Published in News

Samsung shows off its 2nm GAA performance

by on17 November 2025


Hopes a few nanometres will save its bacon

Samsung Electronics has finally bragged about real two-nanometer mass production results, rather than mumbling vague promises.

The company’s third-quarter report claimed the first-generation gate-all-around process improved performance by five per cent, boosted power efficiency by eight per cent, and reduced area by five per cent compared with its 3-nanosecond generation. Until now, Samsung has been muttering that mass production would begin in the second half, so publishing actual numbers feels like a flex from a foundry division desperate to prove it can still land a punch.

The market is still ruled by TSMC, which accounted for about 70.2 per cent of global sales over the past two quarters, while Samsung clings on with 7.3 per cent. Demand from artificial intelligence has only strengthened TSMC’s grip thanks to stable yields. It's three nano lines hit full utilisation in the fifth quarter of mass production, and it locked in key customers such as the Fruity Cargo Cult Apple and Nvidia.

There is chatter that two nanometres could be the first real wobble in TSMC’s dominance. Both firms introduce gate all around at this node, although TSMC is technically arriving first while Samsung has been through this fire once at three nano. GAA reduces leakage and improves performance, which makes it the sort of transistor trick engineers usually drool over.

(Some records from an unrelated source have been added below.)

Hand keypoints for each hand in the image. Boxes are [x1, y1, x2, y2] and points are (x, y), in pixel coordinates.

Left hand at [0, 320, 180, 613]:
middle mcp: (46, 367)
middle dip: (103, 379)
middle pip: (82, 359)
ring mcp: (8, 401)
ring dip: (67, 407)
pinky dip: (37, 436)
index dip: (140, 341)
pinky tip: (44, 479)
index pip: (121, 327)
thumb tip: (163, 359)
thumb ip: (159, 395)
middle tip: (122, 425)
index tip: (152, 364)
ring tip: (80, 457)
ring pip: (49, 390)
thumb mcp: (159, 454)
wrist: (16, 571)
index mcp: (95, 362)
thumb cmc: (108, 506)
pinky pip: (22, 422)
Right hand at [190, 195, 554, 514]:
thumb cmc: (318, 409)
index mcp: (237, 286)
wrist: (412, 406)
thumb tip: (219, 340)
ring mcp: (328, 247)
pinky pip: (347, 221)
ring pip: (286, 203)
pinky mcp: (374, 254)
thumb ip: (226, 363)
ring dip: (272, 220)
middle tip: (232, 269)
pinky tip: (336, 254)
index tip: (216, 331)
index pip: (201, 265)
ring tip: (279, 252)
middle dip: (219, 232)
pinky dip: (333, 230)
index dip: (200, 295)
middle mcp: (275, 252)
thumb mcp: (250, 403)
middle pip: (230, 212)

Price is set to become a bloodsport. TSMC reportedly plans to bump wafer prices by about ten to 20 per cent, which smells suspiciously like an attempt to cover the soaring costs of producing in the US.

Samsung is trying to tempt buyers with lower prices and a bit more flexibility, which seems to have worked nicely for Tesla. The carmaker split production of its AI5 chip between the two rivals and awarded Samsung a $16.5 billion supply deal for the full next-generation AI6 chip.

Samsung has already lined up a test for its skills. The Exynos 2600 will power the Galaxy S26 next year and is built on Samsung’s two-nano line. It is a proper in-house job from design through to fabrication, which means no one else will take the blame if the silicon faceplants. The foundry division’s credibility rides on this thing not blowing up.

Yields remain the grim reality check. Mass production typically demands a yield of more than 60 per cent. TSMC is thought to be cruising at about 80 per cent on 2 nm. Samsung is hovering between 50-60 per cent, which is progress but still not enough to make its rivals sweat.